Mom was fearless when it came to that stove. She took her poker and valiantly fought that dragon, putting wood in its mouth, ignoring its roars of anger. But she knew it could eat little girls, so she never allowed us near it, never taught us to cook, simply shooed us away from the stove and did the work herself.
As a result, my first dinner party for my in-laws that I planned after my marriage was a total disaster. I was faced with a huge slab of meat, a roast, and I just couldn't figure out how to tell when it was done. So, I served this dried-up piece of charcoal, and watched as my new in-laws courageously chewed and chewed, making complimentary remarks and smiling through this fiasco.
My own kids have been known to spread nasty rumors about my cooking ability. One of them claims I haven't cooked since my kids learned to pour. Then, too, they claim they can't enjoy a bowl of chili unless it has little black, burnt specks in it.

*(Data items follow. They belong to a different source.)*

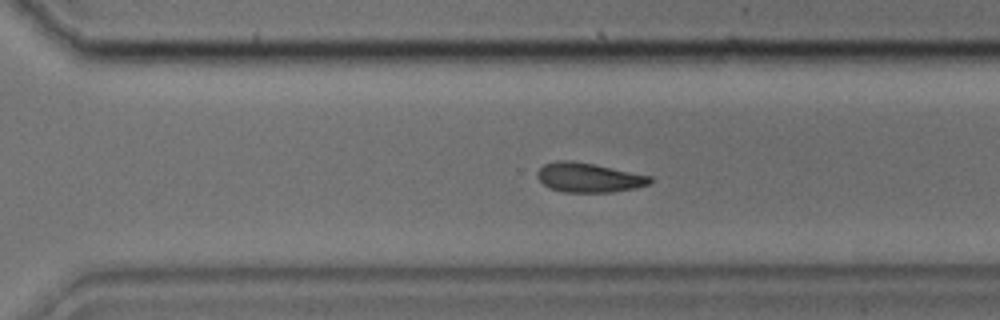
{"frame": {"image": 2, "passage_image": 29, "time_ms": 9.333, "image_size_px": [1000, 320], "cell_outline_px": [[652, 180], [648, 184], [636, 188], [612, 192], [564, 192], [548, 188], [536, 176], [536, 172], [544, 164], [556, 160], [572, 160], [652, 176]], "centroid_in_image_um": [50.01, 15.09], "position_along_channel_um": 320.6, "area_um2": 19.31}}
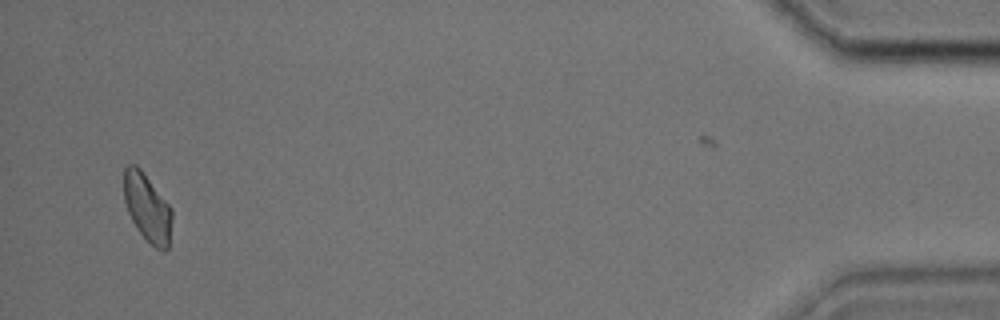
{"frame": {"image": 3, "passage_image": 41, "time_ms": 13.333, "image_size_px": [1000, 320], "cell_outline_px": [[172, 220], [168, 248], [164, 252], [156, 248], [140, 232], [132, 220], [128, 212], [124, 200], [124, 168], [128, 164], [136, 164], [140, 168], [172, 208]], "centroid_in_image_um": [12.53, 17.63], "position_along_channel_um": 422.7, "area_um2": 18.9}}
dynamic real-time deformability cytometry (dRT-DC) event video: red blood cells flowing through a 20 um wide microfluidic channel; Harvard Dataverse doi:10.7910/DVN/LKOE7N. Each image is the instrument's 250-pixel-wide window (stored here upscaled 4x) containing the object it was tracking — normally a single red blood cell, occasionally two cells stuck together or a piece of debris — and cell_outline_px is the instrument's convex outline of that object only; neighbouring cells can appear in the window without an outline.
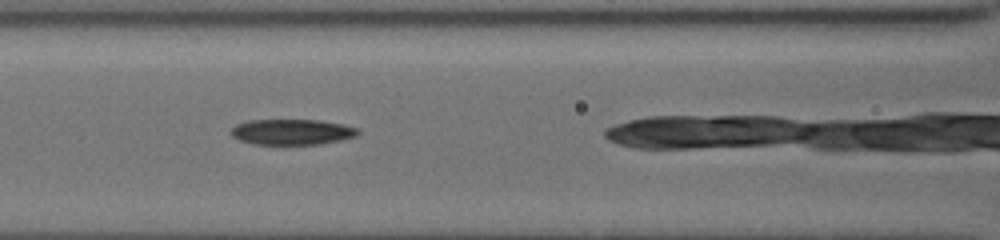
{"species": "common noctule bat (a hibernating species)", "species_latin": "Nyctalus noctula", "temperature_condition": "cold", "stored_images_in_passage": 41, "camera_frame_rate_fps": 3000, "um_per_image_px": 0.085, "animal": {"sex": "female", "body_mass_g": 19.5, "forearm_length_mm": 54.1}, "frame": {"image": 1, "passage_image": 22, "time_ms": 7.0, "image_size_px": [1000, 240], "cell_outline_px": [[360, 132], [356, 136], [340, 140], [320, 144], [252, 144], [240, 140], [232, 136], [232, 128], [236, 124], [248, 120], [320, 120], [340, 124], [356, 128]], "centroid_in_image_um": [24.8, 11.21], "position_along_channel_um": 141.8, "area_um2": 18.79}}
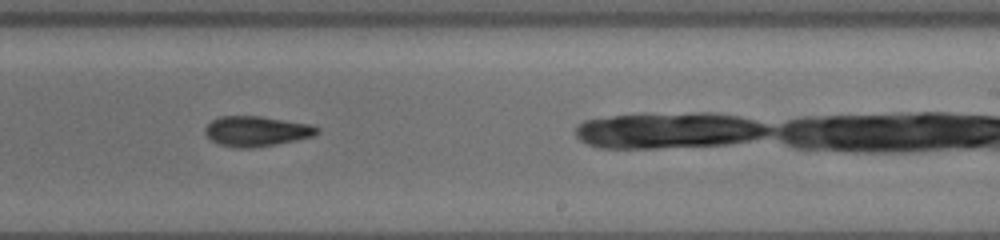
{"frame": {"image": 2, "passage_image": 32, "time_ms": 10.333, "image_size_px": [1000, 240], "cell_outline_px": [[320, 132], [312, 136], [296, 140], [276, 144], [252, 148], [236, 148], [220, 144], [212, 140], [204, 132], [204, 128], [212, 120], [220, 116], [260, 116], [312, 124], [320, 128]], "centroid_in_image_um": [21.82, 11.15], "position_along_channel_um": 267.2, "area_um2": 19.71}}
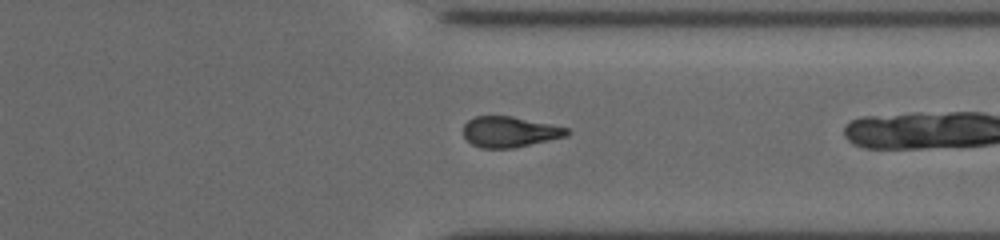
{"frame": {"image": 3, "passage_image": 40, "time_ms": 13.0, "image_size_px": [1000, 240], "cell_outline_px": [[568, 136], [512, 148], [480, 148], [472, 144], [464, 136], [464, 124], [468, 120], [476, 116], [512, 116], [568, 128]], "centroid_in_image_um": [43.3, 11.21], "position_along_channel_um": 368.1, "area_um2": 18.32}}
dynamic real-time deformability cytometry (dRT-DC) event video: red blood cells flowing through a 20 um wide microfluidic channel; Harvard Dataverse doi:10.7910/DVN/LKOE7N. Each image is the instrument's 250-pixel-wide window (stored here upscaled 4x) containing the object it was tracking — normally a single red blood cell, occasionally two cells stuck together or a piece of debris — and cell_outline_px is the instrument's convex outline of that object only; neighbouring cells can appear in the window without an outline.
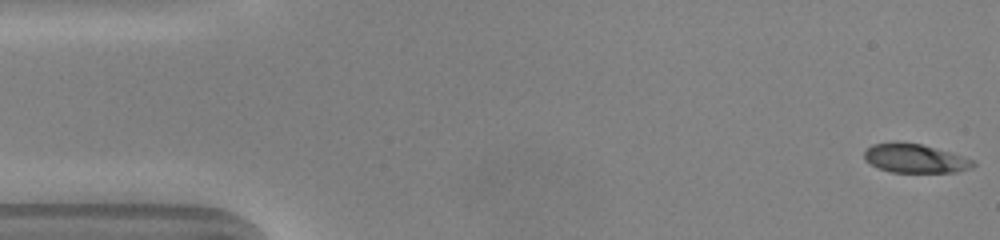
{"species": "common noctule bat (a hibernating species)", "species_latin": "Nyctalus noctula", "temperature_condition": "warm", "stored_images_in_passage": 12, "camera_frame_rate_fps": 3000, "um_per_image_px": 0.085, "animal": {"sex": "male", "body_mass_g": 20.0, "forearm_length_mm": 53.3}, "frame": {"image": 1, "passage_image": 1, "time_ms": 0.0, "image_size_px": [1000, 240], "cell_outline_px": [[976, 164], [972, 168], [956, 172], [892, 172], [880, 168], [864, 160], [864, 152], [872, 144], [920, 144], [948, 152], [972, 160]], "centroid_in_image_um": [77.79, 13.5], "position_along_channel_um": 7.2, "area_um2": 17.51}}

I have to admit that, to me, cooking is drudgery. At one time, my boss at the paper, who considered himself to be a gourmet chef, shook his head and wondered why I didn't like to cook. "You're supposed to be creative, Herma. Cooking is creative. You should enjoy it!"

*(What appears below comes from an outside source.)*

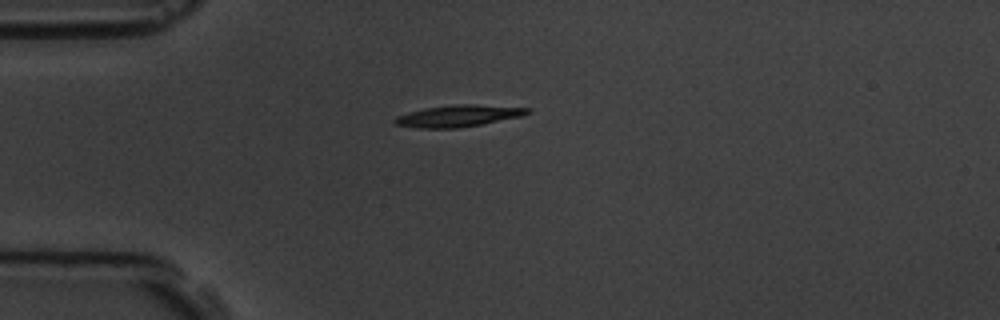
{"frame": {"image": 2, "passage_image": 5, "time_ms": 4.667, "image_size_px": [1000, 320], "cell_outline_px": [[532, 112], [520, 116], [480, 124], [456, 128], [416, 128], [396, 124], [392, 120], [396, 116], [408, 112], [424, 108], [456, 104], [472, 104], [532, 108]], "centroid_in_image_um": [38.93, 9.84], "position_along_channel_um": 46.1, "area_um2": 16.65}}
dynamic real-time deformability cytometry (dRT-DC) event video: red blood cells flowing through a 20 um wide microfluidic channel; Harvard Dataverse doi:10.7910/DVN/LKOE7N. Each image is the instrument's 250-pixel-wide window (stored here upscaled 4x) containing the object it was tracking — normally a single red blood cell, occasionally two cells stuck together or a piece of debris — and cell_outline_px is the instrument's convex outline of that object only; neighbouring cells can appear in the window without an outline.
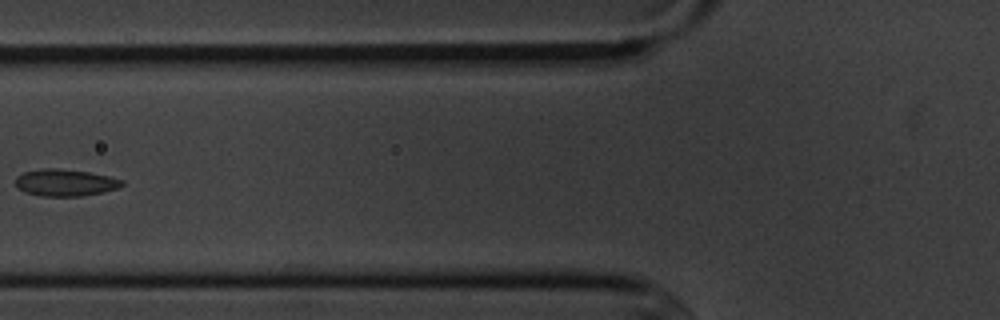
{"species": "common noctule bat (a hibernating species)", "species_latin": "Nyctalus noctula", "temperature_condition": "cold", "stored_images_in_passage": 5, "camera_frame_rate_fps": 3000, "um_per_image_px": 0.085, "animal": {"sex": "male", "body_mass_g": 20.1, "forearm_length_mm": 53.5}, "frame": {"image": 1, "passage_image": 4, "time_ms": 3.333, "image_size_px": [1000, 320], "cell_outline_px": [[124, 184], [120, 188], [104, 192], [80, 196], [40, 196], [24, 192], [16, 188], [16, 176], [24, 172], [44, 168], [60, 168], [88, 172], [108, 176], [124, 180]], "centroid_in_image_um": [5.54, 15.53], "position_along_channel_um": 120.3, "area_um2": 16.88}}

I couldn't explain to him that my reluctance to cook stems from memories of that old cookstove, that black dragon, snorting fire at me. I recall Mom, her cheeks a brilliant red from the redhot blasts emitted by that monster, going into battle three times a day, a brave Mother Warrior, determined to feed her brood.
This explains the fallen, concave cakes, the burnt chili, the lumpy puddings, the dry casseroles that I have served at my table. But, hey, cornflakes are already cooked and tasty as hell. Eat up, kids!

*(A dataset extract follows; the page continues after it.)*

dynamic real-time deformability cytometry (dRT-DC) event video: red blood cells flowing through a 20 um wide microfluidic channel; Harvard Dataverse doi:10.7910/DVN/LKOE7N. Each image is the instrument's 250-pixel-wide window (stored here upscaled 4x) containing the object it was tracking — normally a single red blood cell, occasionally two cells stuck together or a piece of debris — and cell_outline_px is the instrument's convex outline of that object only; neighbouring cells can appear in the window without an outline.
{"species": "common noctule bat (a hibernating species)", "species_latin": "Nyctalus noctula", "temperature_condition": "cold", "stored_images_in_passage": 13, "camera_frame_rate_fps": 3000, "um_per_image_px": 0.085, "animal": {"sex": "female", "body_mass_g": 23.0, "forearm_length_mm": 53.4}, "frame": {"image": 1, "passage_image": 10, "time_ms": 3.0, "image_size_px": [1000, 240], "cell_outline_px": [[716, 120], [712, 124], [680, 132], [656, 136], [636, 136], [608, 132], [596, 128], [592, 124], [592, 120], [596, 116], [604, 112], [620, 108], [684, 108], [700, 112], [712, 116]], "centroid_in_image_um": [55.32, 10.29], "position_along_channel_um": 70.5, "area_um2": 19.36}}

Every morning, Pop indulged in two foods that he considered breakfast fare. He called them "apple sass" and "grease gravy." The apple sauce was made from the wormy deadfall from the old orchard. We would gather up those apples and Mom would peel every one of those squiggly little bullets, cutting away the wormy parts until she had a pan filled with tiny apple slices. The grease gravy was made from the fat of butchered hogs.
In his later years, just before his death...and contributing to it...my father had gall bladder surgery. The doctor later said that his inner organs were like old leather, shrivelled and corroded. I always blamed that on the grease gravy. Then again, not many men approaching eighty could carry a treetrunk home from the orchard, chop it into firewood, and pile it beside the house for use during the winter.
Maybe hard work and exercise wipe away the excesses of too much grease gravy. The truth is, as I approach my father's age just before his death, I compare my activity to his and realize that I do not equal the amount of work in a month that he did in a single day.
Perhaps that's the trouble. Rather than falling into rank obesity and early death, we Americans should try being dirt poor and forced to chop wood to keep the house warm, and feed the stock on cold winter nights in order to keep food on our tables. We sit around watching television, drive everywhere in our comfortable cars, and fall over at early ages, plump as pumpkins.
Rather than striving for riches, perhaps we should strive for poverty. It's not so hard to become poor as it is to get rich. In fact, it's easy. And, with poverty, comes much better health. One has to get off one's behind and do a little work. Maybe that is why Jesus didn't want that camel going through the eye of the needle, who knows?